'Kartaliçe
Bayan Üye

Şu sıralar Grönland ve Antarktik dışındaki büyük buzullarda yılda yaklaşık 150 milyar ton buz kaybı yaşanmakta. Bu iki bölge de dahil edildiğinde dünyamızın her yıl 230 milyar ton buz kaybettiği ortaya çıkıyor. 2003 ile 2010 arasında eriyen buz, tüm ABDyi elli santim kalındığında bir su tabakasıyla kaplayacak miktarda.
Dünyamızın her yıl inanılmaz miktarda buz kaybettiğine dikkat çeken Colorado Üniversitesi araştırmacısı John Wahr, ''Eriyen buzların deniz seviyesi üzerinde tam olarak ne tür etkiler yaptığı, sadece tahminlere dayanıyordu'' diyor. Çünkü dünya genelindeki 200.000 buzuldan sadece birkaç yüzü düzenli olarak ölçülüp, kontrol ediliyor. Bu nedenle de özellikle Grönland ve Antarktik'tekilerin dışındaki buzullar için değerler pek güvenilir değildi.
Küresel buz kaybı şimdi GRACE araştırmasının uydularıyla ayrıntılı bir şekilde saptandı. İki uydu dünyamızın çekim alanını ölçerek, büyük buzullardaki kütle değişimini belirleyebiliyor.

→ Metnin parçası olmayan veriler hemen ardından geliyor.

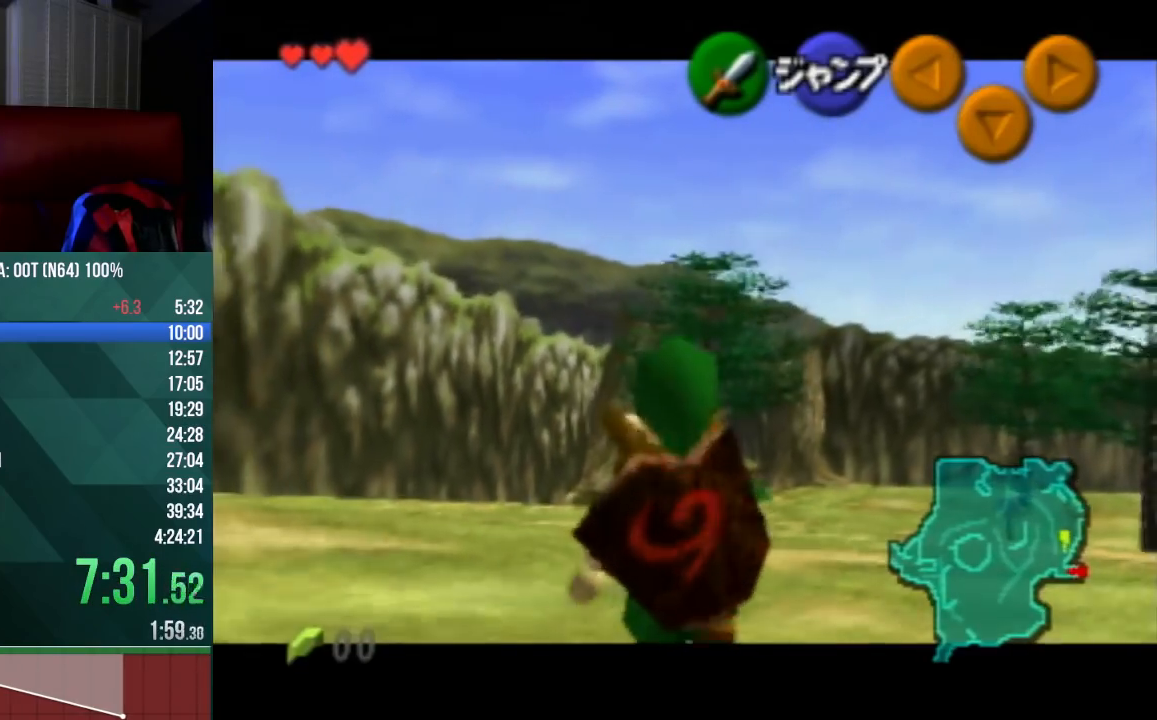
{"buttons": [], "left_stick": "down", "events": []}
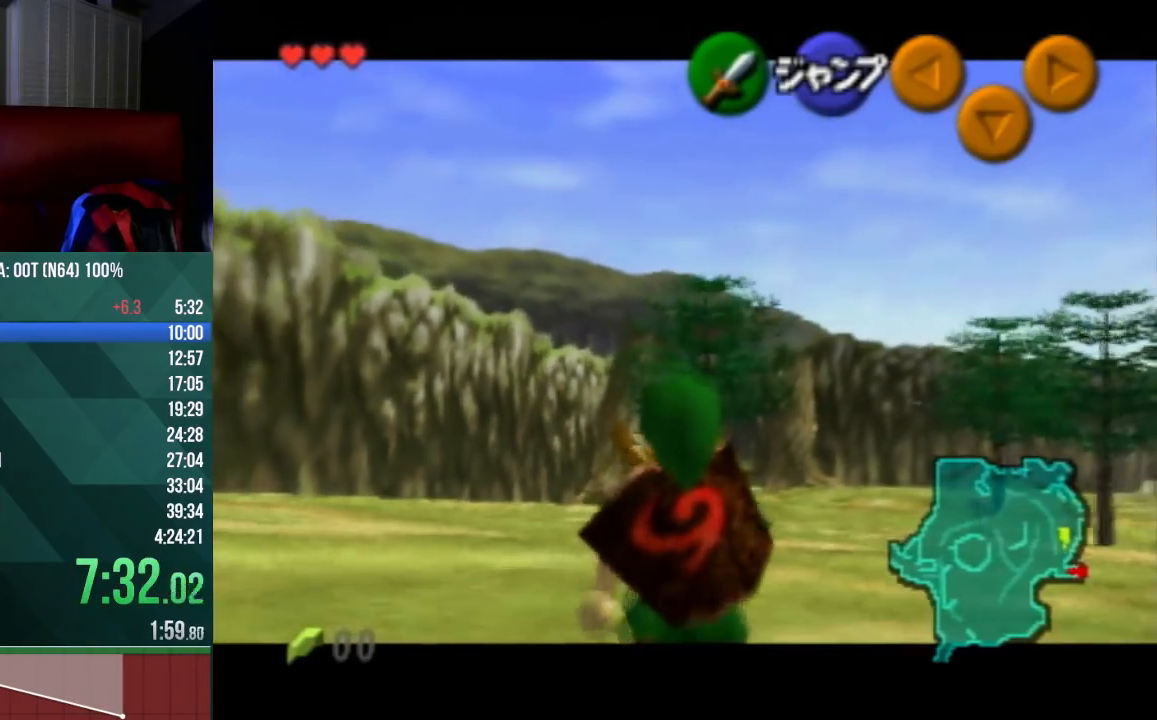
{"buttons": [], "left_stick": "down", "events": []}
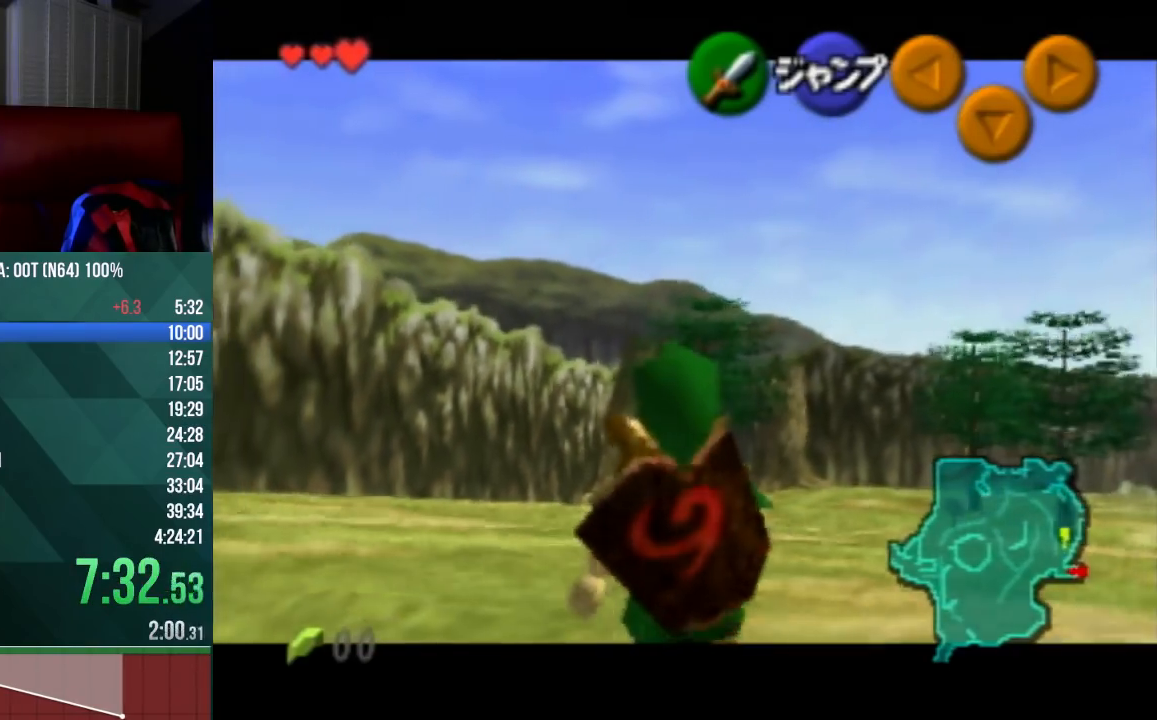
{"buttons": [], "left_stick": "down", "events": []}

Ölçümler, 2003 ile 2010 yılları arasındaki erime yüzünden deniz seviyesinin yılda yaklaşık olarak 1,5mm yükseldiğini gösteriyor. Bu zaman zarfında deniz seviyesi toplam olarak on iki mm yükseldi (Nature). Özellikle de Grönland ve Antarktik dışında en fazla erimenin görüldüğü yerler Alaska, Patagonya ve Kanadanın arktik bölgesi.
Araştırma Asyadaki buzullar için beklenmedik bir sonuç verdi. Himalaya ve Asyanın diğer yüksek dağlarındaki kayıp sadece dört milyar ton. Oysa bugüne kadarki tahminlere göre bu oran 50 milyar ton civarındaydı. Bunun bir açıklaması, ölçümlerin daha çok alçak bölgelerde daha kolay ulaşılabilir buzullar için yapılmış olması olabilir. Alçak bölgeler için yapılan ölçümler daha sonra yüksek bölgelerdeki buz kaybı tahmininde kullanılmış, oysa iklim değişimine rağmen zirvedeki buzullar; buzu koruyacak kadar soğuk olabilirler diyor bilim insanları.
Araştırmacılar son ölçümlerde 100 kilometrekarelik bir alanı aşan tüm buzulları dikkate almışlar. Dünya genelinde yirmi bölgeye dağılan bu buz tabakaları daha sonra dünya çekim alanında 2003 ve 2010 yılları arasında meydana gelen değişimlere göre yeniden hesaplanmış. Uydular mikrodalgalarla düzenli olarak bunların aralarındaki mesafeleri ölçüyorlar.
Bu ölçümler bir mikrometreye kadar kesin sonuç veriyor ki bu oran saç teli çapının yüzde biri kadardır. Uydulardan biri bir bölgenin üzerinde daha düşük bir yerçekimiyle uçarsa biraz yavaşlıyor. Bu da iki uydu arasındaki mesafeyle ortaya çıkıyor ve çekim alanı değerleri olarak hesaplanıyor.